■ ASSIGNMENT:
What lines of the data below hold "folder"? Show them.

■ Dataset entries:
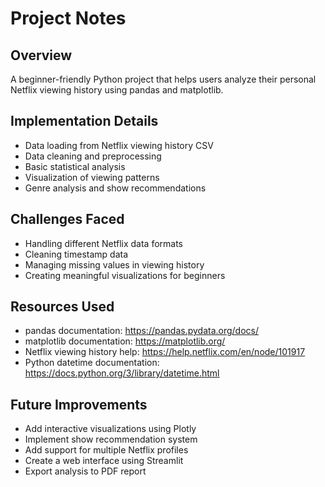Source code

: # Project Notes

## Overview
A beginner-friendly Python project that helps users analyze their personal Netflix viewing history using pandas and matplotlib.

## Implementation Details
- Data loading from Netflix viewing history CSV
- Data cleaning and preprocessing
- Basic statistical analysis
- Visualization of viewing patterns
- Genre analysis and show recommendations

## Challenges Faced
- Handling different Netflix data formats
- Cleaning timestamp data
- Managing missing values in viewing history
- Creating meaningful visualizations for beginners

## Resources Used
- pandas documentation: https://pandas.pydata.org/docs/
- matplotlib documentation: https://matplotlib.org/
- Netflix viewing history help: https://help.netflix.com/en/node/101917
- Python datetime documentation: https://docs.python.org/3/library/datetime.html

## Future Improvements
- Add interactive visualizations using Plotly
- Implement show recommendation system
- Add support for multiple Netflix profiles
- Create a web interface using Streamlit
- Export analysis to PDF report
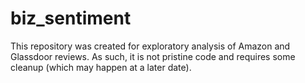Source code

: # biz_sentiment

This repository was created for exploratory analysis of Amazon and Glassdoor reviews. As such, it is not pristine code and requires some cleanup (which may happen at a later date).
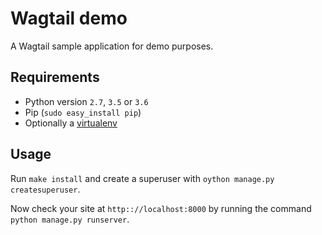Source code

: # Wagtail demo

A Wagtail sample application for demo purposes.

## Requirements

* Python version `2.7`, `3.5` or `3.6`
* Pip (`sudo easy_install pip`)
* Optionally a [virtualenv](https://virtualenv.pypa.io/en/stable/)

## Usage

Run `make install` and create a superuser with `oython manage.py createsuperuser`.

Now check your site at `http:://localhost:8000` by running the command `python manage.py runserver`.
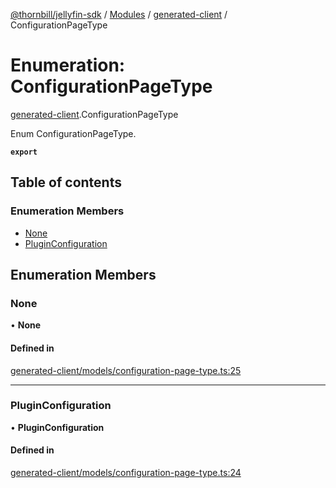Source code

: [@thornbill/jellyfin-sdk](../README.md) / [Modules](../modules.md) / [generated-client](../modules/generated_client.md) / ConfigurationPageType

# Enumeration: ConfigurationPageType

[generated-client](../modules/generated_client.md).ConfigurationPageType

Enum ConfigurationPageType.

**`export`**

## Table of contents

### Enumeration Members

- [None](generated_client.ConfigurationPageType.md#none)
- [PluginConfiguration](generated_client.ConfigurationPageType.md#pluginconfiguration)

## Enumeration Members

### None

• **None**

#### Defined in

[generated-client/models/configuration-page-type.ts:25](https://github.com/thornbill/jellyfin-sdk-typescript/blob/03092f3/src/generated-client/models/configuration-page-type.ts#L25)

___

### PluginConfiguration

• **PluginConfiguration**

#### Defined in

[generated-client/models/configuration-page-type.ts:24](https://github.com/thornbill/jellyfin-sdk-typescript/blob/03092f3/src/generated-client/models/configuration-page-type.ts#L24)
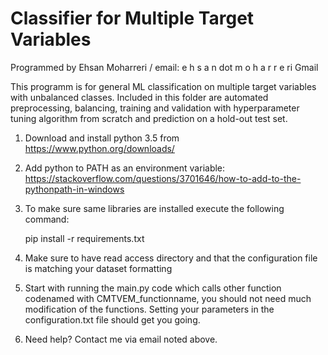 # Classifier for Multiple Target Variables

Programmed by Ehsan Moharreri / email: e h s a n dot m o h a r r e ri Gmail


This programm is for general ML classification on multiple target variables with unbalanced classes.
Included in this folder are automated preprocessing, balancing, training and validation with hyperparameter tuning algorithm from scratch and prediction on a hold-out test set.


1) Download and install python 3.5 from
https://www.python.org/downloads/

2) Add python to PATH as an environment variable:
https://stackoverflow.com/questions/3701646/how-to-add-to-the-pythonpath-in-windows

3) To make sure same libraries are installed execute the following command:

    pip install -r requirements.txt

4) Make sure to have read access directory and that the configuration file is matching your dataset formatting

5) Start with running the main.py code which calls other function codenamed with CMTVEM_functionname, you should not need much modification of the functions. Setting your parameters in the configuration.txt file should get you going.

6) Need help? Contact me via email noted above.
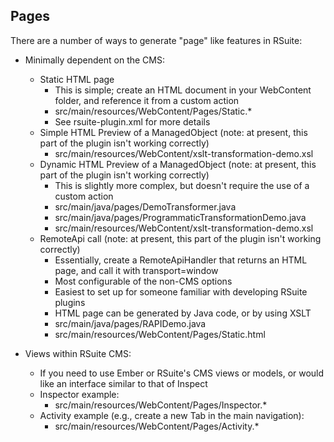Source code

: Pages
-----

There are a number of ways to generate "page" like features in RSuite:

* Minimally dependent on the CMS:
	* Static HTML page
		- This is simple; create an HTML document in your WebContent folder, and reference it from a custom action
		* src/main/resources/WebContent/Pages/Static.*
		* See rsuite-plugin.xml for more details
	* Simple HTML Preview of a ManagedObject (note: at present, this part of the plugin isn't working correctly)
		* src/main/resources/WebContent/xslt-transformation-demo.xsl
	* Dynamic HTML Preview of a ManagedObject (note: at present, this part of the plugin isn't working correctly)
		- This is slightly more complex, but doesn't require the use of a custom action
		* src/main/java/pages/DemoTransformer.java
		* src/main/java/pages/ProgrammaticTransformationDemo.java
		* src/main/resources/WebContent/xslt-transformation-demo.xsl
	* RemoteApi call (note: at present, this part of the plugin isn't working correctly)
		- Essentially, create a RemoteApiHandler that returns an HTML page, and call it with transport=window
		- Most configurable of the non-CMS options
		- Easiest to set up for someone familiar with developing RSuite plugins
		- HTML page can be generated by Java code, or by using XSLT
		* src/main/java/pages/RAPIDemo.java
		* src/main/resources/WebContent/Pages/Static.html

* Views within RSuite CMS:
	- If you need to use Ember or RSuite's CMS views or models, or would like an interface similar to that of Inspect
	* Inspector example:
		* src/main/resources/WebContent/Pages/Inspector.*
	* Activity example (e.g., create a new Tab in the main navigation):
		* src/main/resources/WebContent/Pages/Activity.*
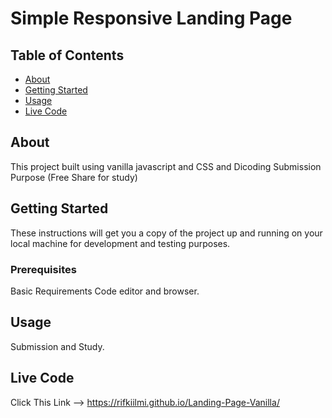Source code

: # Simple Responsive Landing Page

## Table of Contents

- [About](#about)
- [Getting Started](#getting_started)
- [Usage](#usage)
- [Live Code](#livecode)

## About <a name = "about"></a>

This project built using vanilla javascript and CSS and Dicoding Submission Purpose (Free Share for study)

## Getting Started <a name = "getting_started"></a>

These instructions will get you a copy of the project up and running on your local machine for development and testing purposes.

### Prerequisites

Basic Requirements Code editor and browser.

## Usage <a name = "usage"></a>

Submission and Study.

## Live Code <a name = "livecode"></a>
Click This Link --> https://rifkiilmi.github.io/Landing-Page-Vanilla/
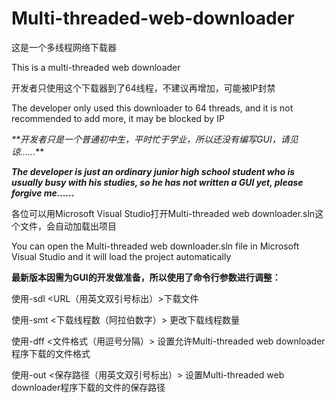 # Multi-threaded-web-downloader
这是一个多线程网络下载器

This is a multi-threaded web downloader

开发者只使用这个下载器到了64线程，不建议再增加，可能被IP封禁

The developer only used this downloader to 64 threads, and it is not recommended to add more, it may be blocked by IP

_**开发者只是一个普通初中生，平时忙于学业，所以还没有编写GUI，请见谅......_**

_**The developer is just an ordinary junior high school student who is usually busy with his studies, so he has not written a GUI yet, please forgive me......**_

各位可以用Microsoft Visual Studio打开Multi-threaded web downloader.sln这个文件，会自动加载出项目

You can open the Multi-threaded web downloader.sln file in Microsoft Visual Studio and it will load the project automatically

**最新版本因需为GUI的开发做准备，所以使用了命令行参数进行调整：**

使用-sdl <URL（用英文双引号标出）>下载文件

使用-smt <下载线程数（阿拉伯数字）> 更改下载线程数量

使用-dff <文件格式（用逗号分隔）> 设置允许Multi-threaded web downloader程序下载的文件格式

使用-out <保存路径（用英文双引号标出）> 设置Multi-threaded web downloader程序下载的文件的保存路径
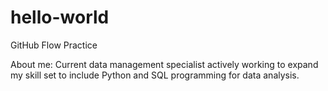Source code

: # hello-world
GitHub Flow Practice

About me:  Current data management specialist actively working to expand my skill set to include Python and SQL programming for data analysis.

■ TASK RESPONSE:
Included in this folder are automated preprocessing, balancing, training and validation with hyperparameter tuning algorithm from scratch and prediction on a hold-out test set.
		- This is simple; create an HTML document in your WebContent folder, and reference it from a custom action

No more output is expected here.